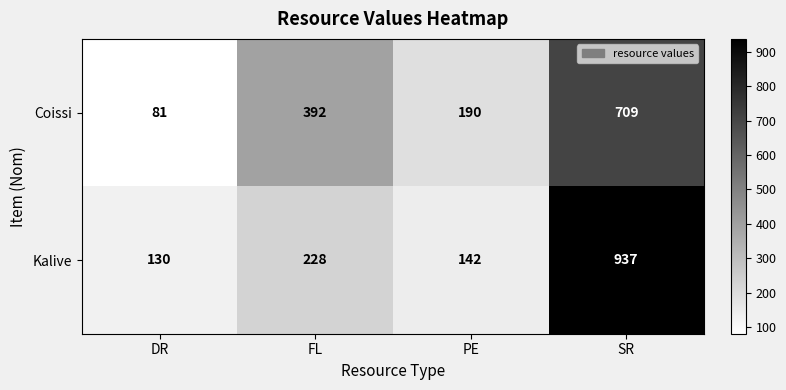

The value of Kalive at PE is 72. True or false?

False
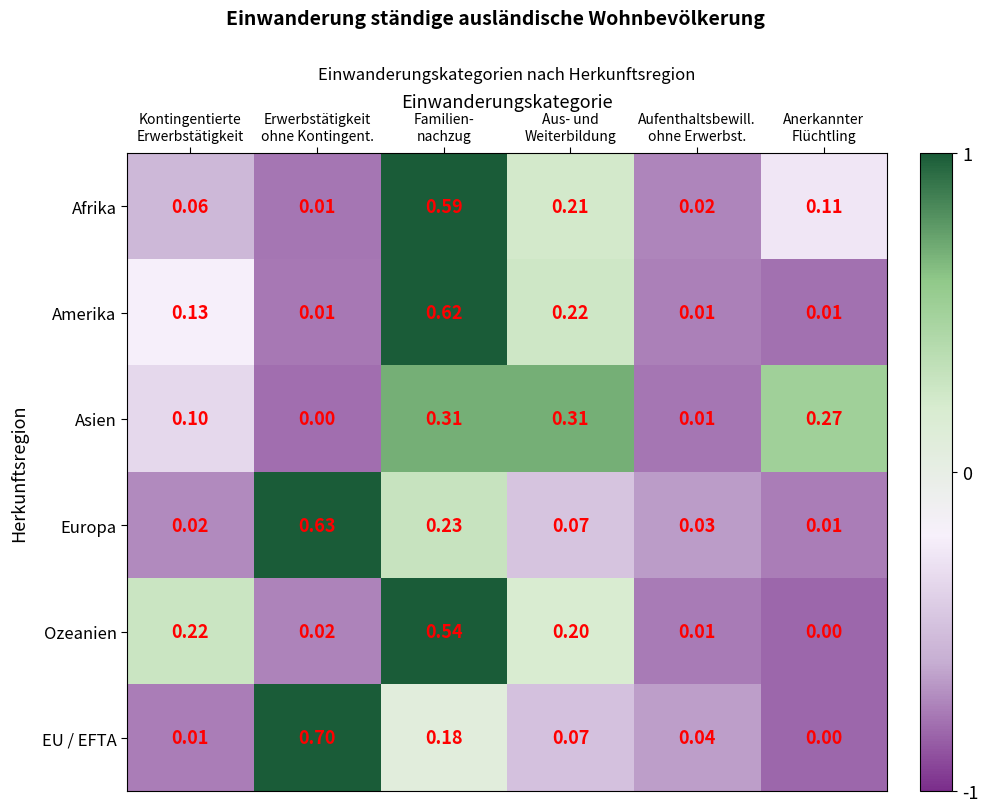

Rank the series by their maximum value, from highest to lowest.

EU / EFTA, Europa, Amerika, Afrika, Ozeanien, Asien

---

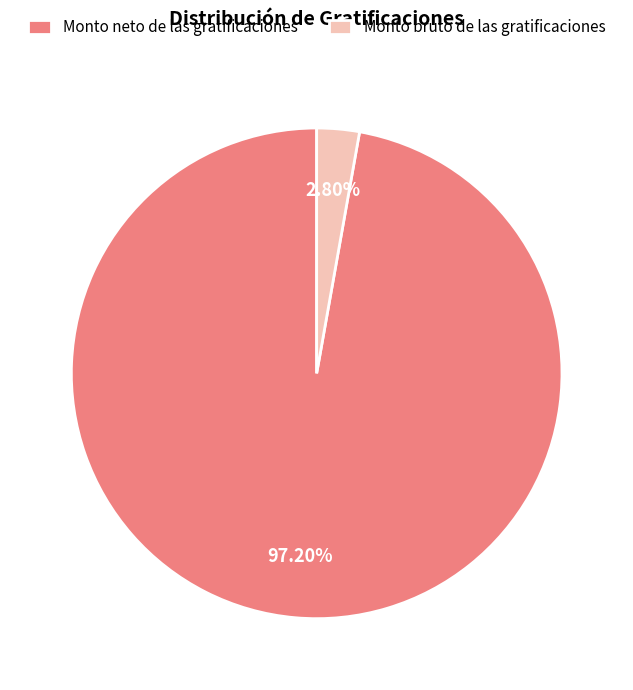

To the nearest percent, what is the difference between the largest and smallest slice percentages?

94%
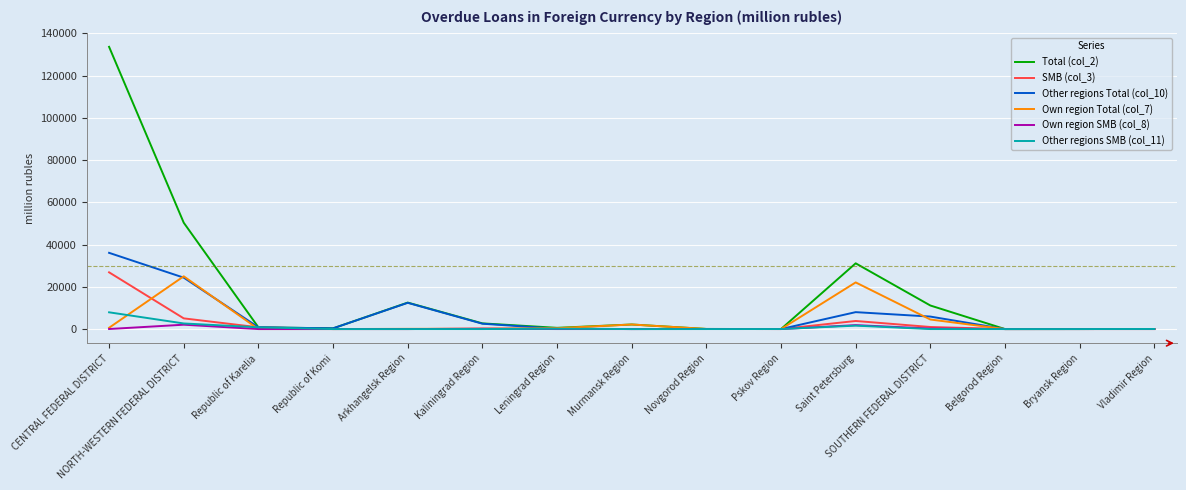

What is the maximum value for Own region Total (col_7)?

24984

Goal of the exercise.
Please show every line above that contains the word "maximum". Case counts.

Exercise output.
Rank the series by their maximum value, from highest to lowest.
What is the maximum value for Own region Total (col_7)?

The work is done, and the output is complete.